![Antoine (RD)](https://forgottenlores.wordpress.com/wp-content/uploads/2017/10/antoine-eri.png?w=125)
Current Date: April 23, 1402
Character: Antoine Areleous
Race: Human
Age: 24
Current residence: Peculiar, Erisia
If there is one thing that I’ve never been great at, it’s orienting myself. While in the main dome itself, that was never an issue, not really. It was hard to get lost. There was a lot of terrain to be covered for the size of the dome itself, but there were directions everywhere and if you missed one lift, there was one five to ten minutes’ walk away. There were maps left and right and it was just never much of an issue.
As far as the drop dome was concerned, that was a whole other story. I’m more than a little glad that we had the trackers from the very start—at least, from the moment I was old enough to have to join in on the drops. I know I’m not the only one who has no sense of direction, and using the trackers was a very secretive affair since it was stuff that we weren’t really supposed to have, but still.
I still remember one of the first few drops, I got paired up with an absolute bully but since we were paired up, we were essentially expected to work together. When I walked up to him after gathering up my things from the drop in itself, he gave me this look and told me that if I was following him because I was lost, I wasn’t going to like the little tidbit of news he had to offer me, he was just as lost.
All of that was said with a bit of a sneer on his face and I got the feeling he wasn’t half as lost as he claimed to be, but I didn’t really let it get to me. I let him believe what he wanted, and I just sort of made my way, following the tracker as subtly as I could. He followed me from a distance, but not once did he make any mention that he was glad I’d managed to find our way.
Not that I’d expected him to.
Here, in Peculiar, it’s sort of much the same. If I’m within sight of what has become our base, all’s fine and right. I can make my way around without getting lost, but the moment I get to a certain depth into the densely wooded areas, if I don’t have a tracker with me, I’m absolutely hopeless. I don’t know how the others manage. I know that I’m not the only one who uses the trackers still to this day—solar-powered batteries for the win—but it still baffles me that I can go only a short distance into the woods and get turned around.
Things got a little dire near the beginning of our stay here. Once everyone had moved in, I know I overestimated my ability to not get lost. I figured that everyone was here, I’d only go a short distance in because I knew that there was a clearing only that short distance in and the path was clearly marked and yet, I got absolutely lost.
It took three hours for someone to find me. I wasn’t all that far away from the clearing itself—which is about ten minutes away from our base—but I was still far enough that the ground they had to cover to make sure they found me was fairly large and well, I suppose, to them, it might have only taken an hour or so since I was told that it was about two hours after I said I was heading to the clearing and hadn’t come back, that they sent out a search party.
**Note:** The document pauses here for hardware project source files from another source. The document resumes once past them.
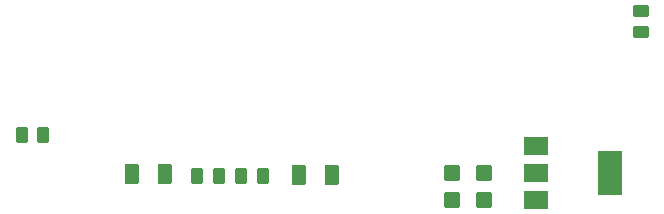
<source format=gbr>
%TF.GenerationSoftware,KiCad,Pcbnew,(6.0.7)*%
%TF.CreationDate,2023-01-02T03:09:55+00:00*%
%TF.ProjectId,CPC-40007AdapterLM1117,4350432d-3430-4303-9037-416461707465,rev?*%
%TF.SameCoordinates,Original*%
%TF.FileFunction,Paste,Top*%
%TF.FilePolarity,Positive*%
%FSLAX46Y46*%
G04 Gerber Fmt 4.6, Leading zero omitted, Abs format (unit mm)*
G04 Created by KiCad (PCBNEW (6.0.7)) date 2023-01-02 03:09:55*
%MOMM*%
%LPD*%
G01*
G04 APERTURE LIST*
G04 Aperture macros list*
%AMRoundRect*
0 Rectangle with rounded corners*
0 $1 Rounding radius*
0 $2 $3 $4 $5 $6 $7 $8 $9 X,Y pos of 4 corners*
0 Add a 4 corners polygon primitive as box body*
4,1,4,$2,$3,$4,$5,$6,$7,$8,$9,$2,$3,0*
0 Add four circle primitives for the rounded corners*
1,1,$1+$1,$2,$3*
1,1,$1+$1,$4,$5*
1,1,$1+$1,$6,$7*
1,1,$1+$1,$8,$9*
0 Add four rect primitives between the rounded corners*
20,1,$1+$1,$2,$3,$4,$5,0*
20,1,$1+$1,$4,$5,$6,$7,0*
20,1,$1+$1,$6,$7,$8,$9,0*
20,1,$1+$1,$8,$9,$2,$3,0*%
G04 Aperture macros list end*
%ADD10R,2.000000X1.500000*%
%ADD11R,2.000000X3.800000*%
%ADD12RoundRect,0.250000X0.450000X0.425000X-0.450000X0.425000X-0.450000X-0.425000X0.450000X-0.425000X0*%
%ADD13RoundRect,0.250000X-0.262500X-0.450000X0.262500X-0.450000X0.262500X0.450000X-0.262500X0.450000X0*%
%ADD14RoundRect,0.250000X-0.375000X-0.625000X0.375000X-0.625000X0.375000X0.625000X-0.375000X0.625000X0*%
%ADD15RoundRect,0.250000X0.262500X0.450000X-0.262500X0.450000X-0.262500X-0.450000X0.262500X-0.450000X0*%
%ADD16RoundRect,0.250000X0.450000X-0.262500X0.450000X0.262500X-0.450000X0.262500X-0.450000X-0.262500X0*%
G04 APERTURE END LIST*
D10*
%TO.C,U1*%
X184200400Y-37476400D03*
D11*
X190500400Y-39776400D03*
D10*
X184200400Y-39776400D03*
X184200400Y-42076400D03*
%TD*%
D12*
%TO.C,C2*%
X179810400Y-39776400D03*
X177110400Y-39776400D03*
%TD*%
D13*
%TO.C,R5*%
X155526100Y-40055800D03*
X157351100Y-40055800D03*
%TD*%
D12*
%TO.C,C1*%
X179810400Y-42087800D03*
X177110400Y-42087800D03*
%TD*%
D14*
%TO.C,D1*%
X150009400Y-39852600D03*
X152809400Y-39852600D03*
%TD*%
%TO.C,D2*%
X164157200Y-39928800D03*
X166957200Y-39928800D03*
%TD*%
D15*
%TO.C,R6*%
X161084900Y-40055800D03*
X159259900Y-40055800D03*
%TD*%
D16*
%TO.C,R2*%
X193065400Y-27887300D03*
X193065400Y-26062300D03*
%TD*%
D13*
%TO.C,R1*%
X140687500Y-36600000D03*
X142512500Y-36600000D03*
%TD*%
M02*

</source>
You can bet that I never went back into the woods without one of the trackers ever again. That or, you know, I just sweet-talk Karter into joining me. It’s always easier to find my way when I’m with someone else, though, on that same note, I don’t mind getting mock-lost if I have Karter with me. It gives me an excuse to stick even closer to him than usual. Not that I need any reason to stick close to him and I know to get all of my daily tasks done before I even think of slacking off and bothering a loving and adoring bother to him but still.
Since we’ve come to be here, I’ve learned plenty of life lessons that I don’t think I ever would have learned back in the dome. Sure, the survival drops have taught us a whole lot of things that have helped us here, but there is still so much more to things than just what we can learn from spending time out in a wilderness dome, surviving for a week or two before we’re picked back up. I’m grateful for the time we checked in on the farming dome too, there’s a lot more to life than what we’re taught on a daily basis and I’m glad we’re here now.